Through the first two rounds of Premier League fixtures, there had been no case for Manchester United's defence. At Old Trafford on Monday, Liverpool's went completely missing.

A week is a long time in football, to use the most fatigued of tired cliches. United had just over a week to stew over their 4-0 humbling at Brentford, during which there was no shortage of talk about another prospective hammering from Jurgen Klopp's consistently merciless Reds. 

Yet after United pressed and harried their way to a surprise 2-1 win in front of a raucous home crowd whipped up by the latest round of protests against the Glazer family's ownership of the club, it will surely be Liverpool who have to face headlines pointing to a crisis among a group of players who have set such remarkable standards in the recent years of Klopp's tenure.

It would be an exaggeration to label Liverpool as a team in crisis – they were without nine first-team players for this derby – but, as the persistent squabbles between Virgil van Dijk and James Milner illustrated, there are certainly problems to fix at the back.

Though the focus may have been on their public disagreements, the first of which came after Jadon Sancho produced composure that has been largely lacking since his move from Borussia Dortmund to put United 1-0 up in the 16th minute, in the aftermath of this game there is more likely to be scrutiny on the performance of the defender to Van Dijk's right.

While Van Dijk was partly at fault for the opener after failing to close down Sancho, it was a goal that was a direct consequence of the frequent success United enjoyed when attacking Trent Alexander-Arnold.

To blame in part for the first goal, Alexander-Arnold was tormented by Anthony Elanga in the first half and had a similarly torrid time when Marcus Rashford switched to the left flank for the second. It was Rashford who doubled United's lead, ending a run of 997 minutes without a goal in all competitions for United by coolly finishing after a counter-attack with Alexander-Arnold conspicuous by his absence.

Alexander-Arnold, regularly maligned for his defensive deficiencies, conceded two fouls and lost possession a game-high 24 times in a performance to swiftly banish from the memory.

Yet to point the finger squarely at him would be to ignore the struggles of those in front of him. Milner, who won under half of his 16 duels, and Jordan Henderson offered little in the way of control or protection for the Liverpool backline. Both were eventually withdrawn in the second half, injury robbing Klopp of the opportunity to introduce a clearly desperately needed Thiago Alcantara.
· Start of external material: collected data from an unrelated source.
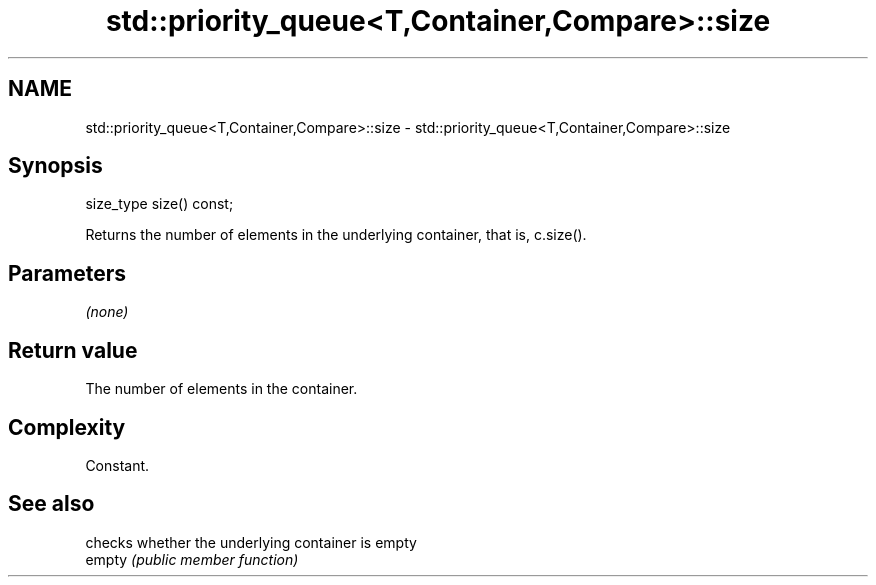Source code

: .TH std::priority_queue<T,Container,Compare>::size 3 "2020.03.24" "http://cppreference.com" "C++ Standard Libary"
.SH NAME
std::priority_queue<T,Container,Compare>::size \- std::priority_queue<T,Container,Compare>::size

.SH Synopsis

  size_type size() const;

  Returns the number of elements in the underlying container, that is, c.size().

.SH Parameters

  \fI(none)\fP

.SH Return value

  The number of elements in the container.

.SH Complexity

  Constant.

.SH See also


        checks whether the underlying container is empty
  empty \fI(public member function)\fP




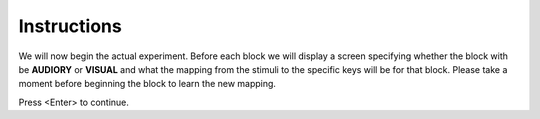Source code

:Instructions
------------

We will now begin the actual experiment. Before each block we will display a screen specifying whether the block with be **AUDIORY** or **VISUAL** and what the mapping from the stimuli to the specific keys will be for that block. Please take a moment before beginning the block to learn the new mapping.

Press <Enter> to continue.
To focus on Alexander-Arnold and Liverpool's failings would also do a disservice to the impressive nature of United's display.

Scott McTominay, with Casemiro, his new team-mate in the engine room, watching on, was sublime in midfield, his 10th-minute throughball for Bruno Fernandes deserving of a goal that the right-hand post denied Elanga.

Fernandes, forlorn in the two opening defeats, had nine final-third entries, more than any other United player. Rashford, meanwhile, was a player rejuvenated, recording five of United's 12 shots.

At the back, Lisandro Martinez brushed off jokes and questions about his diminutive stature to deliver an all-action showing that featured three blocks, including one clearance off the line to prevent a Fernandes own goal, while left-back Tyrell Malacia's five tackles were the most of any player.

For all the standout displays, United could not stop Mohamed Salah from fraying the nerves with a header after David de Gea denied Fabio Carvalho.

Yet the fact United did not allow that setback to spark a collapse is testament to the speedy turnaround Erik ten Hag – who became the first Red Devils boss to secure his maiden competitive win against Liverpool – engineered in the wake of their meek surrender at Brentford.

Klopp will almost certainly dismiss any crisis talk about a team who suffered their first defeat in 22 Premier League games and have failed to win their first three Premier League games for the first time since 2012-13. However, after seeing his side concede the first goal for the seventh successive league fixture and fail to recover, Klopp must find solutions that have the same impact of those Ten Hag discovered in the compelling latest chapter of this great rivalry.